• Excerpted passage
· · · · ·

Moving Forward: My Story of Living with Autism
This post is from Marques Carr, a high school senior who has autism. This post is part of an initiative on our site called “In Our Own Words: Living on the Spectrum,” which highlights the experiences of individuals with autism from their perspectives. Have a story you want to share for the series? Email us at InOurOwnWords@Autismspeaks.org
When I tell a peer of mine that I have autism, nine out of ten times they would reply with “I never would have thought that you have autism." I have Pervasive Development Disorder-Not Otherwise Specified (PDD-NOS), a form of autism and I tend to think that people rarely know about the struggles of the other milder forms of autism on the spectrum. I may have had trouble dealing with my autism in the past, but I used those experiences to become the person I am today.
Before I was diagnosed, my mother took note of my behaviors. She told me that when I was young, I barely spoke to anyone, and I was very introverted. Whenever my cousins come over to play with my siblings, I would find a place to be by myself. It was like I despised social interaction in my youth. It may not have been the case, but my mother knew something was wrong. Before I was placed in public school, my mother had me tested for mental disorders. When I was diagnosed with PDD, the doctors said that I wouldn’t be able to do much as those without the disorder. My mother knew my potential for something more so she decided to not inhibit me and place me in public school.
Growing up as someone on the spectrum, I have had a hard time making friends. I stuttered a lot and was afraid of public speaking. Every time I raised my hand to ask a question or read out loud, many of my peers would complain and attempt to force me to stay quiet. I was also made fun of because of this. Despite the bullying and social problems, my speech skills improved and I found friends who accepted me for who I was.

· · · · ·

• Questions to answer
a) From the autism essay, list the behaviors the writer's mother noticed before the diagnosis.
b) Carry on the autism essay from its final sentence.
The listing after this point has no role in this work.

• Dataset extract
· · · · ·

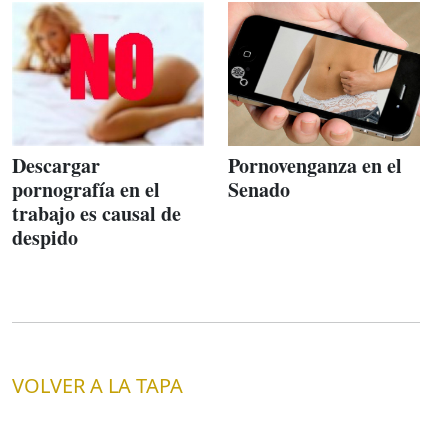
Descargar
Pornovenganza en el
pornografía en el
Senado
trabajo es causal de
despido
VOLVER A LA TAPA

· · · · ·

• Results for each task
a)
- The writer barely spoke to anyone.
- The writer was very introverted.
- Whenever cousins came over to play with the writer's siblings, the writer would find a place to be alone.

b)
Academically, I’ve done well in terms of grades, but my difficulties with autism have caused conflict with my school work. I disliked group work and when classwork revolved around working with others, I tended to work alone. When I had trouble with speaking in public, I was afraid of assignments that required us to present in public. This fear had turned into anxiety, and I started having anxiety attacks at night. It wasn't until recently that I was able to control my anxiety and thus able to perform my schoolwork at my best.
Now I’m in my last year of High School. I have changed from those days of my childhood. I have participated in multiple clubs at school, including Student Council and our National Honor Society. I have become so confident in public speaking now that I was chosen to speak at my principal’s farewell ceremony.
I've been able to progress so much that I have been accepted into college. Teachers and mentors alike have praised me for my accomplishments and my attitude change. I would like to thank autism. If it wasn’t for autism, I wouldn’t be myself. I support individuality, and I believe that autism is a part of me.